The plot of Moonraker revolves around Bond trying to track down space shuttles that have been hijacked by some unknown spaceship thief. Superficially, this plot resembles You Only Live Twice, in which evil organization Spectre plucked Gemini and Soyuz capsules out of orbit. As in that film, Moonraker sought to showcase some modicum of spaceflight realism, which explains why the Moonraker shuttle was made to look like a real shuttle set to launch a few years later.
How Moonraker predicted Elon Musk
Although the designs for the space shuttles in Moonraker matched what NASA was doing at the time, the Moonraker shuttles weren’t actually built by the government in the film’s storyline. Instead, they were designed by private firm Drax Industries. This plotline echoes the original Ian Fleming novel, in which the UK government enlisted tech mogul Hugo Drax to help build a super-missile, named Moonraker, that could be a game-changer in the Cold War.
These days, the idea that government-run space agencies would use spacecraft built by private firms is a fact of life. Elon Musk’s SpaceX is the most prominent example, but don’t forget Boeing’s Starliner. In real life, Musk is (probably) not a Bond villain, but you can see why inventing someone like him — a super-rich dude who builds spaceships — would seem over-the-top in 1979.
Why Moonraker is a good sci-fi movie disguised as a corny one
Although the vast majority of Moonraker takes place on Earth and is filled with all the groan-worthy (or borderline offensive) humor audiences at the time had come to expect from 007, the basic storyline is compelling. Turns out, Drax’s plan to repopulate the Earth involves destroying it first. (It calls to mind Robert Redford’s scheme involving HYDRA in Captain America: The Winter Soldier.) From space, the Moonraker shuttles will unleash a disease that will wipe out most people on Earth, after which point the planet will be repopulated by a hand-selected group of Drax’s “ideal” humans.
It’s not exactly sold with the level of seriousness such a premise demands, but those planetary stakes ensure that it will be doomsday on Earth if Bond fails. In the late ‘70s and early ‘80s, popular culture was still grappling with widespread paranoia about Russia launching nukes against “the West,” but even that international tension paled in comparison to a supervillain taking out all life on Earth.

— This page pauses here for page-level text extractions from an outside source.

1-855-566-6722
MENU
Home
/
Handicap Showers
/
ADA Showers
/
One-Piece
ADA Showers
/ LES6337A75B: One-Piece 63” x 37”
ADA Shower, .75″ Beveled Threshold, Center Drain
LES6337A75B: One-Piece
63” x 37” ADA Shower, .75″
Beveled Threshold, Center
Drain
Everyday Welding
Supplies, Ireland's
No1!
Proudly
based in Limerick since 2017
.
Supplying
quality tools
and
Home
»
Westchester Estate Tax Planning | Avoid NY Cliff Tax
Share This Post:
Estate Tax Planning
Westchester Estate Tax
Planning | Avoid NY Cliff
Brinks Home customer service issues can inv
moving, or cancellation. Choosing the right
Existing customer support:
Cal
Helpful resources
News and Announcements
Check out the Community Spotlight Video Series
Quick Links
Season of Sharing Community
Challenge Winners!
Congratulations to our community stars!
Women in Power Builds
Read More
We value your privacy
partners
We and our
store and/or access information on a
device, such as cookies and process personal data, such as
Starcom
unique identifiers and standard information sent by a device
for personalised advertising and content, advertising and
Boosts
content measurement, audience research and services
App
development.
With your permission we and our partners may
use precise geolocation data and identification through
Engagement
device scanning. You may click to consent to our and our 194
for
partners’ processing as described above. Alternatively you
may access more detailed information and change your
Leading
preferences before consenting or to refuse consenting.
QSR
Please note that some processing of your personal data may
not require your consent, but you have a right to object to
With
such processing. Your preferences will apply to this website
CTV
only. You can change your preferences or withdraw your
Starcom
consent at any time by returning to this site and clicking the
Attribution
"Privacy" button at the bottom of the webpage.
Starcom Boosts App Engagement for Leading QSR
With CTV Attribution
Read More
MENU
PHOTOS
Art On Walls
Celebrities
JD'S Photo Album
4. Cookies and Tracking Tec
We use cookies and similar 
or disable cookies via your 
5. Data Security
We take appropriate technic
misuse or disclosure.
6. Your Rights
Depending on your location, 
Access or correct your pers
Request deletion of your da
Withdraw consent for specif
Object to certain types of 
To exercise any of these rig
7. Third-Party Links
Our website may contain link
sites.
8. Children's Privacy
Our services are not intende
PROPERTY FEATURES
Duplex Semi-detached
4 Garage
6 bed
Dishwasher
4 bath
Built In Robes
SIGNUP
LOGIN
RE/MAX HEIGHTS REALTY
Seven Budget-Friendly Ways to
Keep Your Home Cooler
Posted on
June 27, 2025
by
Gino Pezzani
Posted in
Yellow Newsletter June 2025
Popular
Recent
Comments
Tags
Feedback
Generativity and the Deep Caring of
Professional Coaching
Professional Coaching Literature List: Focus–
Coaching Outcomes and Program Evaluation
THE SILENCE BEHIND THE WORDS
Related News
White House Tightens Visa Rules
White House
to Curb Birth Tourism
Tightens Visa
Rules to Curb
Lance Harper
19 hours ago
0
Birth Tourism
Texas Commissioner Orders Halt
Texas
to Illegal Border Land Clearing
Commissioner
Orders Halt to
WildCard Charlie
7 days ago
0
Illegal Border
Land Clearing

Key to all this is the detail that Moonraker tried to tackle the notion of a contemporary version of battles in space. Sure, there are lasers involved, but the fact the movie isn’t set in the future makes its anachronisms more interesting than embarrassing. In more recent years, the Apple TV+ series For All Mankind has explored this period of space exploration history more realistically, but Moonraker is the rare retro science fiction movie that floated a surprisingly grounded premise inside its requisite spy-movie cheese.